Incidents as a measure of cybersecurity progress
Phil Venables published a helpful collection of ways that risk and cybersecurity leaders can share their successes, ideally on an ongoing basis. His working theory, which I believe is correct, is that we’re not great at this. And as a result, many of our peers only hear from us when things go sideways, which leads to a variety of problems.
His first suggestion is aptly focused on incidents:
The classic case is incidents. Your main moment in the sun might be in the middle of an incident. If successfully detected and recovered from then you will likely get some kudos. But, too many of these and leadership might conclude you’re not doing an effective job. However, you can provide a better perspective if you place these incidents in some context, such as the percentage of incidents experienced vs. incidents that were avoided because threats were thwarted or risks were mitigated. Of course, this can require some degree of subjectivity depending on how you measure it. You could use a regularly communicated set of messages such as: this month our controls stopped 100,000+ phishing emails, repelled 200,000+ perimeter intrusion attempts, deflected 150,000+ malware infection attempts, and so on vs. only reporting the incidents. In the event of a truly sophisticated intrusion or other circumstance then those incidents might be better seen as what they are, that is an unusual event, not an event that is thought to happen upon every intrusion attempt.
Understanding how to think and talk about incidents is critically important. Among other things, incidents are a foundational measure of control effectiveness, continuous improvement, and overall operational workload in security operations.
I’ve encountered this challenge a number of times over the years in organizations big and small. A simplified version of my approach to incidents:
- Define “incident”: It should be clear to everyone when an incident occurs. Important so that you can respond, obviously, but also so that you know when to capture relevant data and information.
- Define incident severity levels: A typical model ranges from level 5 (least severe, think “a control prevented delivery of a phishing email”) to level 1 (most severe, think “we have to notify our customers and board of directors”).
- Have a simple, repeatable, measured incident management process: Determine where you’ll capture data and information related to incidents, and your workflow from initial documentation, response, and post-incident analysis.
If you do these three things, you’re positioned to respond, measure, improve, and communicate incident-related information. But to gain (and ultimately share!) useful insights, you have to ask the right questions and look at the data in useful ways. A few aspects of incidents that I’ve found useful for gaining insights and reporting include:
- Overall number of incidents: This is a performance indicator, not a success measure. Think of it as the building block or denominator for most other incident-related reporting. That said, there’s plenty to be learned from the numbers alone. For example, it’s okay to have a lot of incidents, particularly if they’re lower severity and you’re learning from them and making improvements. Conversely, having very few incidents might be cause for concern, as it might be a sign that incidents aren’t being detected or properly documented.
- Incidents by root cause: One of the most useful data points to capture during post-incident ananalysis are root causes. In general, repeat root causes aren’t ideal and are indicators that you want to take some preventative action. You’ll also learn that getting to a single root cause isn’t always easy.

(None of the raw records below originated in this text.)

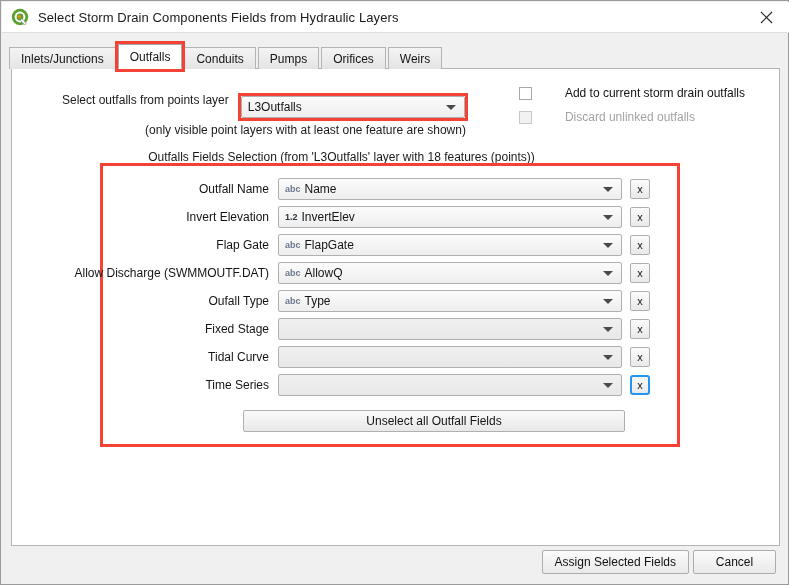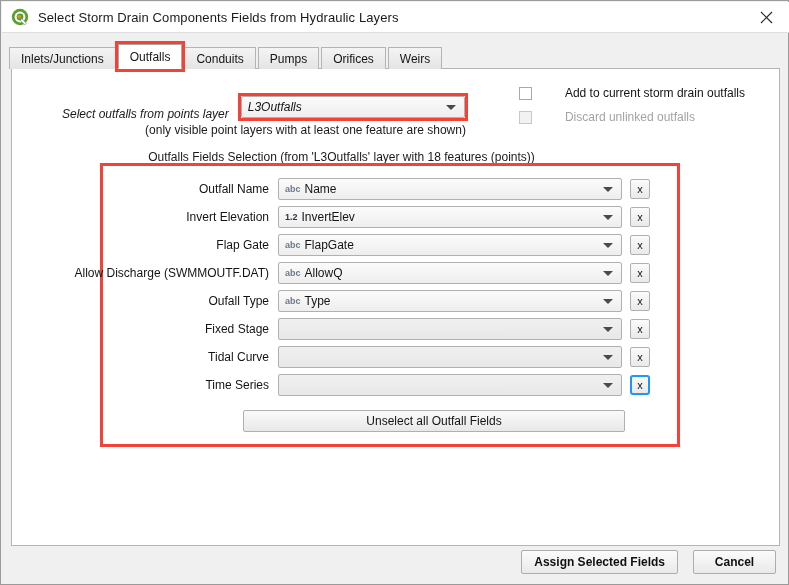--- a/index.html
+++ b/index.html
@@ -108,22 +108,21 @@
     border: 1px solid #b4b4b4;
     z-index: 1;
   }
 
   
   #layer-row {
     position: absolute;
     left: 50px;
     top: 24px;
     display: flex;
-    align-items: flex-end;
-    font-style: italic;
+    align-items: flex-start;
   }
   #layer-label {
     font-size: 12px;
     color: #1a1a1a;
     white-space: nowrap;
     margin-right: 9px;
   }
   .redbox {
     border: 3px solid #f44336;
   }
@@ -297,22 +296,21 @@
     cursor: default;
   }
 
   
   #buttonbar {
     position: absolute;
     right: 12px;
     bottom: 10px;
     display: flex;
     align-items: center;
-    gap: 15px;
-    font-weight: bold;
+    gap: 4px;
   }
   .dlg-btn {
     height: 24px;
     box-sizing: border-box;
     padding: 0 12px;
     background: linear-gradient(to bottom, #fbfbfb 0%, #e9e9e9 100%);
     border: 1px solid #adadad;
     border-radius: 2px;
     display: flex;
     align-items: center;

- Incidents by severity: If you have 100 incidents in January, and 25% are higher severity, it’s probably a positive sign if you still have 100 in February but only 10% are higher severity.
There are many more, and far better examples. But in general, insights gleaned from incidents–trends in particular–are one of the most useful means of assessing operational maturity and making meaningful improvements to any system. As a cybersecurity leader, you can’t get too good at understanding and being comfortable talking about incidents and what they mean to your team and organization.